There is no single day the Supreme Court of Kenya has been attacked with black mambas, or threats to lawyers and judges while hearing this election petition 2022 nor has any of the presidential candidates been restricted to movement.
Kizza Besigye and Robert Kagulanyi were put under house arrest during and after elections in a tactical manner to cut them off from documenting a presidential election petition in the mandated days as required by law. Their lawyers, and media houses obstructed them from accessing them, a violation of the right of movement, association and free speech. The Uganda electoral commission could neither provide adequate proof of conducting a free and fair election nor allow access to election information for scrutiny, unlike the Kenya IEBC which has collaborated with all parties in evaluating whether it conducted a free and fair election.

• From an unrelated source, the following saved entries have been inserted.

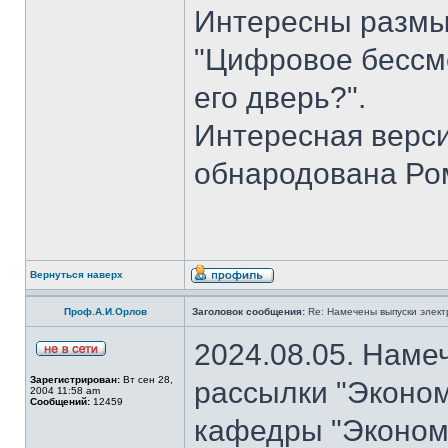
Интересны размы
"Цифровое бессме
его дверь?".
Интересная верси
обнародована Ро
Вернуться наверх
Проф.А.И.Орлов
Заголовок сообщения:
Re: Намечены выпуски элект
2024.08.05. Наме
Зарегистрирован:
Вт сен 28,
рассылки "Эконом
2004 11:58 am
Сообщений:
12459
кафедры "Экономи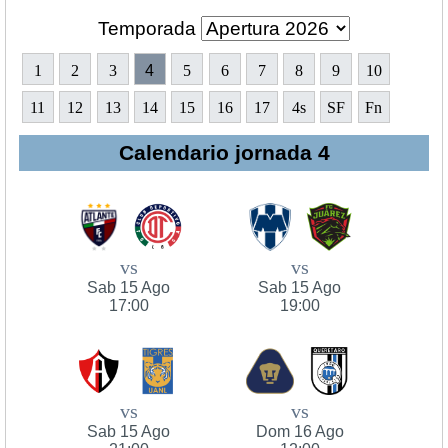
Temporada
1
2
3
4
5
6
7
8
9
10
11
12
13
14
15
16
17
4s
SF
Fn
Calendario jornada 4
vs
vs
Sab 15 Ago
Sab 15 Ago
17:00
19:00
vs
vs
Sab 15 Ago
Dom 16 Ago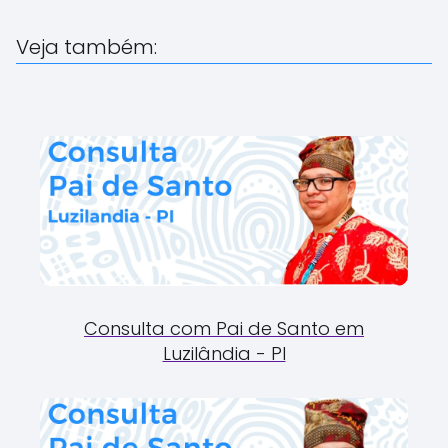
Veja também:
Consulta com Pai de Santo em
Luzilândia - PI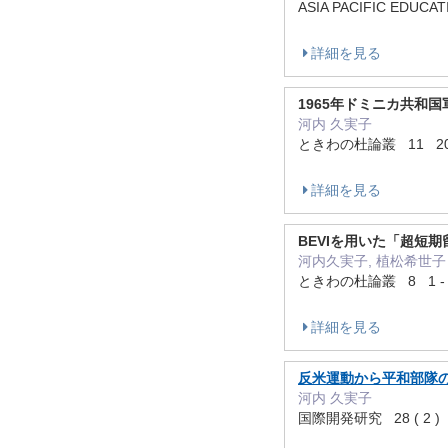
ASIA PACIFIC EDUC
詳細を見る
1965年ドミニカ共和
河内 久実子
ときわの杜論叢 11 20
詳細を見る
BEVIを用いた「超短
河内久実子, 植松希世子
ときわの杜論叢 8 1 - 
詳細を見る
反米運動から平和部隊
河内 久実子
国際開発研究 28 ( 2 ) 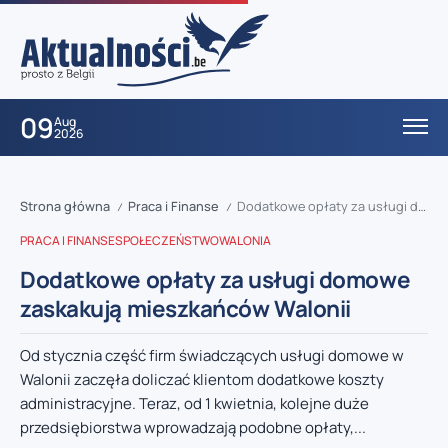
09
Aug
2026
Strona główna
Praca i Finanse
Dodatkowe opłaty za usługi domowe zaskakują mieszkańców Walonii
/
/
PRACA I FINANSE
SPOŁECZEŃSTWO
WALONIA
Dodatkowe opłaty za usługi domowe
zaskakują mieszkańców Walonii
Od stycznia część firm świadczących usługi domowe w
Walonii zaczęła doliczać klientom dodatkowe koszty
administracyjne. Teraz, od 1 kwietnia, kolejne duże
przedsiębiorstwa wprowadzają podobne opłaty,...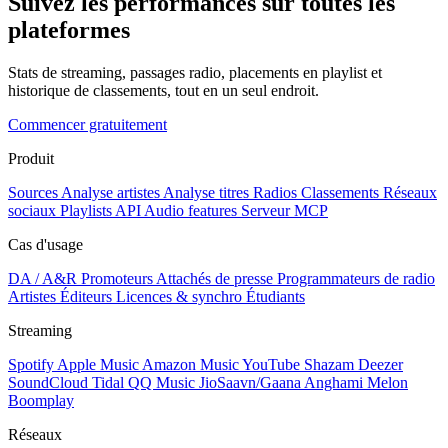
Suivez les performances sur toutes les
plateformes
Stats de streaming, passages radio, placements en playlist et
historique de classements, tout en un seul endroit.
Commencer gratuitement
Produit
Sources
Analyse artistes
Analyse titres
Radios
Classements
Réseaux
sociaux
Playlists
API
Audio features
Serveur MCP
Cas d'usage
DA / A&R
Promoteurs
Attachés de presse
Programmateurs de radio
Artistes
Éditeurs
Licences & synchro
Étudiants
Streaming
Spotify
Apple Music
Amazon Music
YouTube
Shazam
Deezer
SoundCloud
Tidal
QQ Music
JioSaavn/Gaana
Anghami
Melon
Boomplay
Réseaux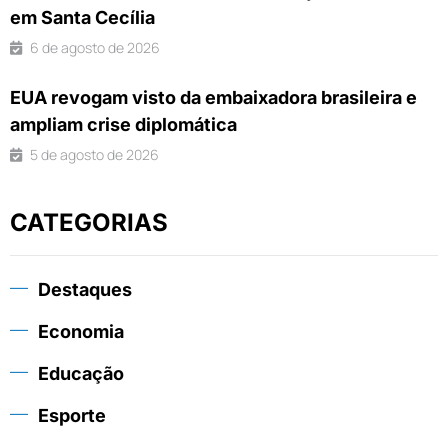
em Santa Cecília
6 de agosto de 2026
EUA revogam visto da embaixadora brasileira e
ampliam crise diplomática
5 de agosto de 2026
CATEGORIAS
Destaques
Economia
Educação
Esporte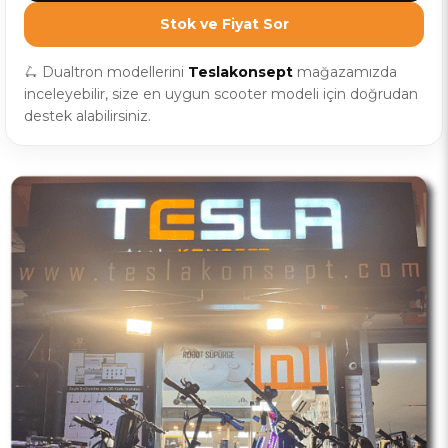
Stok ve Fiyat Sor
🛴 Dualtron modellerini
Teslakonsept
mağazamızda
inceleyebilir, size en uygun scooter modeli için doğrudan
destek alabilirsiniz.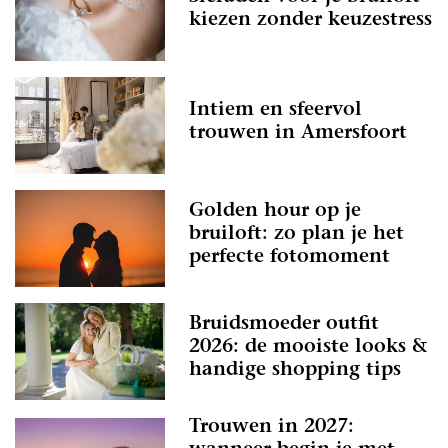
kiezen zonder keuzestress
Intiem en sfeervol
trouwen in Amersfoort
Golden hour op je
bruiloft: zo plan je het
perfecte fotomoment
Bruidsmoeder outfit
2026: de mooiste looks &
handige shopping tips
Trouwen in 2027: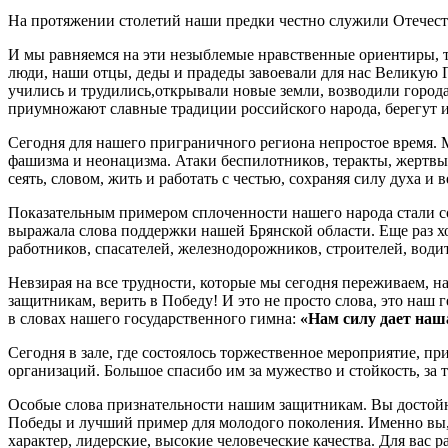
На протяжении столетий наши предки честно служили Отечест
И мы равняемся на эти незыблемые нравственные ориентиры, т
люди, наши отцы, деды и прадеды завоевали для нас Великую П
учились и трудились,открывали новые земли, возводили город
приумножают славные традиции российского народа, берегут 
Сегодня для нашего приграничного региона непростое время. М
фашизма и неонацизма. Атаки беспилотников, теракты, жертвы 
сеять, словом, жить и работать с честью, сохраняя силу духа и 
Показательным примером сплоченности нашего народа стали соб
выражала слова поддержки нашей Брянской области. Еще раз х
работников, спасателей, железнодорожников, строителей, водит
Невзирая на все трудности, которые мы сегодня переживаем, 
защитникам, верить в Победу! И это не просто слова, это наш 
в словах нашего государственного гимна:
«Нам силу дает наша
Сегодня в зале, где состоялось торжественное мероприятие, 
организаций. Большое спасибо им за мужество и стойкость, з
Особые слова признательности нашим защитникам. Вы достойн
Победы и лучший пример для молодого поколения. Именно вы,
характер, лидерские, высокие человеческие качества. Для вас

The Kenya Supreme Court continues to score higher than its Uganda counterpart under the independence and momentum exhibited in its jurisdiction while handling presidential election petitions. Both the petitioner and respondents acknowledge its jurisprudence in handling the subject thereby instilling confidence in the voters the reason peace prevails even when such a contentious subject befalls Kenya. The Uganda judiciary should strive at restoring such confidence in the populace if its judgements are to be deemed justice not prejudice by Ugandans. Critical to the Uganda case are the current cries of the justice Esther Kisakye’s allegations of being targeted by the same body she serves ever since she held a dissenting opinion from the 8 judges on the Kyagulanyi presidential election petition 2021. Her file was confiscated by her legal commanders, something never heard of in the Kenya legal echelons. A mutilated legal system can only generate grievances not solutions to the equivalent.
Elections in Uganda have become meaningless and undesirable to warrant voter participation culminating in low voter turnout compared to democratically stable countries like Ghana and Botswana whose voter turnout exceeds 60% of the registered voters. The cost of an election in Uganda never matches the returns on investment of taxpayers’ money. The corruption scandals in voter material procurement to the stage-managed electoral scenes in favour of NRM candidates against their opponents clearly define what an election in Uganda means.
We hope Uganda’s electoral commission will adjust come 2026 having graced the Kenya election as one of the election observers.
Whatever the ruling of the Supreme Court of Kenya, the people of Kenya are confident of a peaceful country and transition of power courtesy of the independent institutions and rule of law. The people of Uganda are yearning for a similar experience akin to the Kenya election experience and it’s the responsibility of president Museveni to unbolt Uganda’s institutions from fear, patronage, corruption, sectarianism and of late presidential decrees all under his endorsement and watch.
There is hope whenever a tree is cut down Job 14:7.
The writer is a political, social and economic commentator on African affairs.